Date Published: March 4, 2016
Publisher: Public Library of Science
Author(s): Tohru Minamino, Yusuke V. Morimoto, Noritaka Hara, Phillip D. Aldridge, Keiichi Namba, Kelly T. Hughes.
The bacterial flagellar type III export apparatus utilizes ATP and proton motive force (PMF) to transport flagellar proteins to the distal end of the growing flagellar structure for self-assembly. The transmembrane export gate complex is a H+–protein antiporter, of which activity is greatly augmented by an associated cytoplasmic ATPase complex. Here, we report that the export gate complex can use sodium motive force (SMF) in addition to PMF across the cytoplasmic membrane to drive protein export. Protein export was considerably reduced in the absence of the ATPase complex and a pH gradient across the membrane, but Na+ increased it dramatically. Phenamil, a blocker of Na+ translocation, inhibited protein export. Overexpression of FlhA increased the intracellular Na+ concentration in the presence of 100 mM NaCl but not in its absence, suggesting that FlhA acts as a Na+ channel. In wild-type cells, however, neither Na+ nor phenamil affected protein export, indicating that the Na+ channel activity of FlhA is suppressed by the ATPase complex. We propose that the export gate by itself is a dual fuel engine that uses both PMF and SMF for protein export and that the ATPase complex switches this dual fuel engine into a PMF-driven export machinery to become much more robust against environmental changes in external pH and Na+ concentration.
Many membrane-embedded biological nanomachines utilize proton motive force (PMF) across the membrane for their biological activities. In Escherichia coli and Salmonella enterica, PMF is utilized as the energy source for ATP synthesis, solute transport, nutrient uptake, protein transport, multidrug efflux pump and flagellar motility . Alkaliphilic bacteria and hyperthermophilic bacteria utilize sodium motive force (SMF) instead of PMF . The flagellar motor of E. coli and Salmonella uses H+ as the coupling ion to power flagellar motor rotation. In contrast, the flagellar motor of marine Vibrio and extremely alkalophilic Bacillus utilizes Na+ as the coupling ion instead of H+ . It has been reported that some systems such as the melibiose permease of E. coli  and the flagellar motor of alkalophilic Bacillus clausii  can utilize both H+ and Na+ as their coupling ion. Interestingly, the flagellar motor of Bacillus alcalophilus Vedder 1934 can conduct K+ as well as Na+ . Each biological system appears to have been optimized for the best use of specific ions according to the environmental conditions.

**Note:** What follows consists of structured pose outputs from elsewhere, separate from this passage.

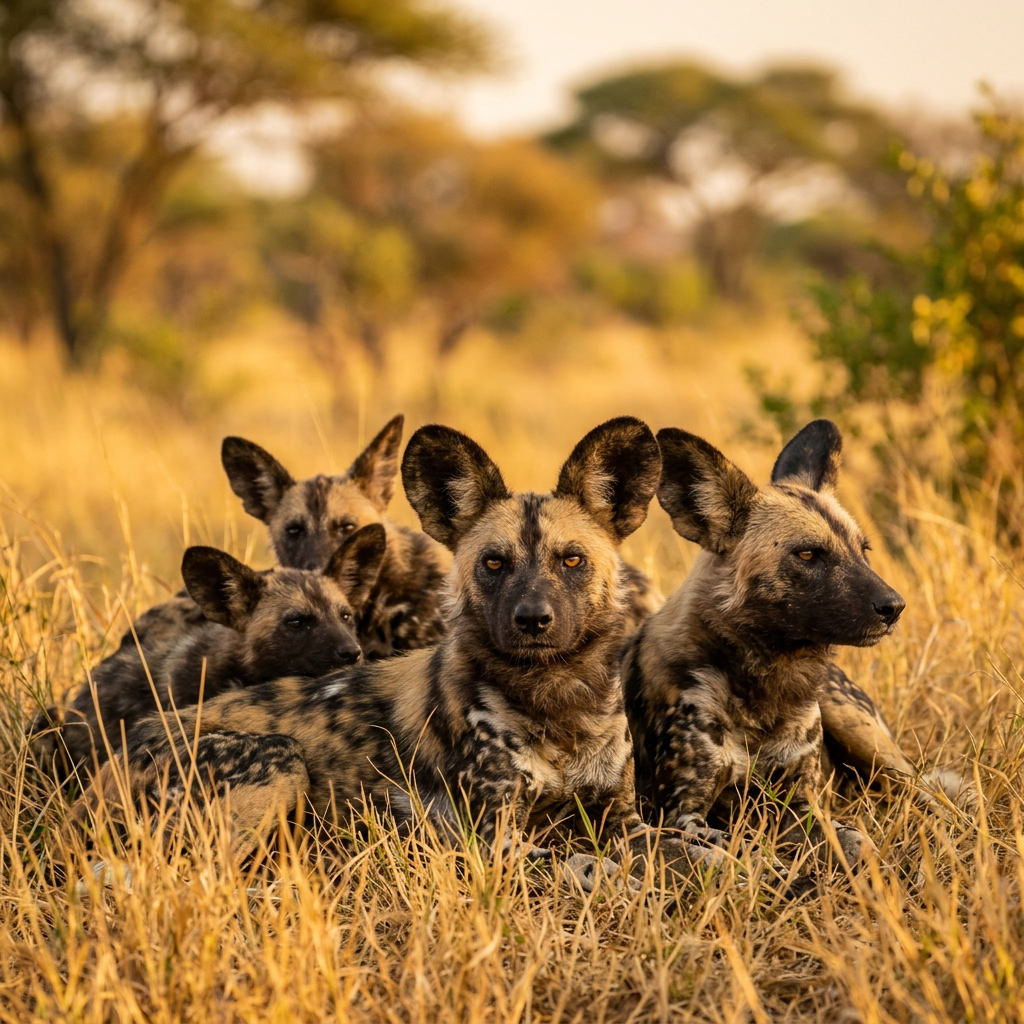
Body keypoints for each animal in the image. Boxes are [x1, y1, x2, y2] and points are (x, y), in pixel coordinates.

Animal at [78, 418, 712, 881]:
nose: (533, 620)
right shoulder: (496, 842)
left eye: (572, 559)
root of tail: (112, 761)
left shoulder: (623, 822)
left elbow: (706, 853)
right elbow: (596, 868)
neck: (558, 701)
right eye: (494, 563)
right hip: (279, 762)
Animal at [623, 420, 916, 859]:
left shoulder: (802, 801)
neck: (768, 685)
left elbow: (854, 840)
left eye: (863, 550)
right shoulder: (683, 814)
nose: (894, 606)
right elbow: (744, 853)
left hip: (869, 741)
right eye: (808, 554)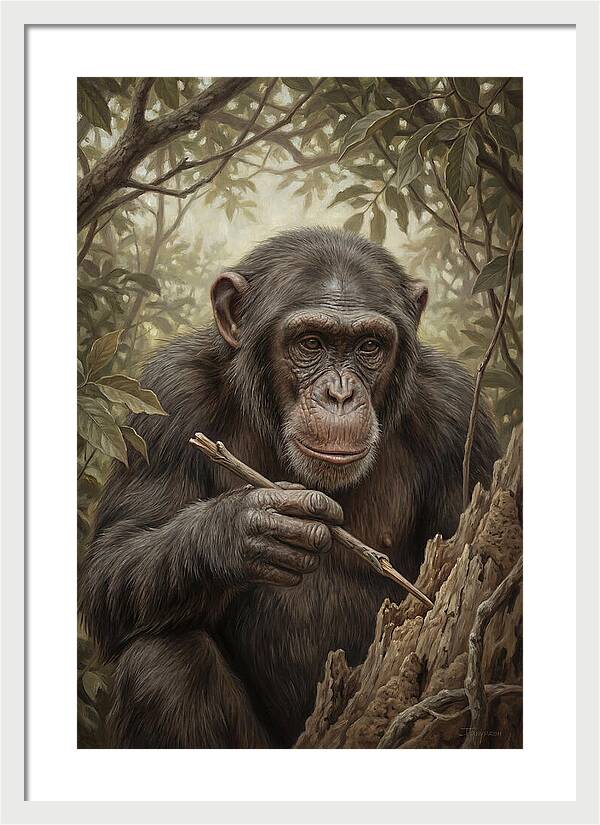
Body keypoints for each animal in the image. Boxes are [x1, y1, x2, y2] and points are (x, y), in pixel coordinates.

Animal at [79, 227, 499, 748]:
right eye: (310, 343)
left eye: (369, 347)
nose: (339, 394)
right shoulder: (167, 395)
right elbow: (111, 562)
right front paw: (246, 531)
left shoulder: (460, 416)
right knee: (161, 661)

PMF is the primary driving force for the flagellar and non-flagellar type III export apparatus . The flagellar export gate of S. enterica is intrinsically a H+–protein antiporter that requires both the Δψ and ΔpH components to couple the energy of proton influx with protein export in the absence of the ATPase complex . The cytoplasmic ATPase complex switches the export gate into a highly efficient, Δψ-driven protein export apparatus, and an interaction between FliJ and FlhA is key in driving this switch . In this study, we showed that, in addition to PMF, the export gate can use SMF to drive flagellar protein export over an external pH range of 6.0–8.0 in the absence of FliH, FliI and FliJ (Figs 1, 4 and 5). This suggests that without FliH, FliI and FliJ the export gate alone is a dual fuel export engine that can exploit both H+ and Na+ as the coupling ion (Fig 7). Interestingly, environmental changes significantly affected flagellar protein export by the ΔfliH-fliI flhB(P28T) but not that by wild-type cells (Figs 1 and 4). Therefore, we propose that the export apparatus is robust and has evolved to be able to maintain protein export activity against internal or external, genetic or environmental perturbations. To achieve this level of robustness the export gate has evolved to exploit both H+ and Na+ as the coupling ion rather than becoming an exclusive PMF or SMF dependent machine.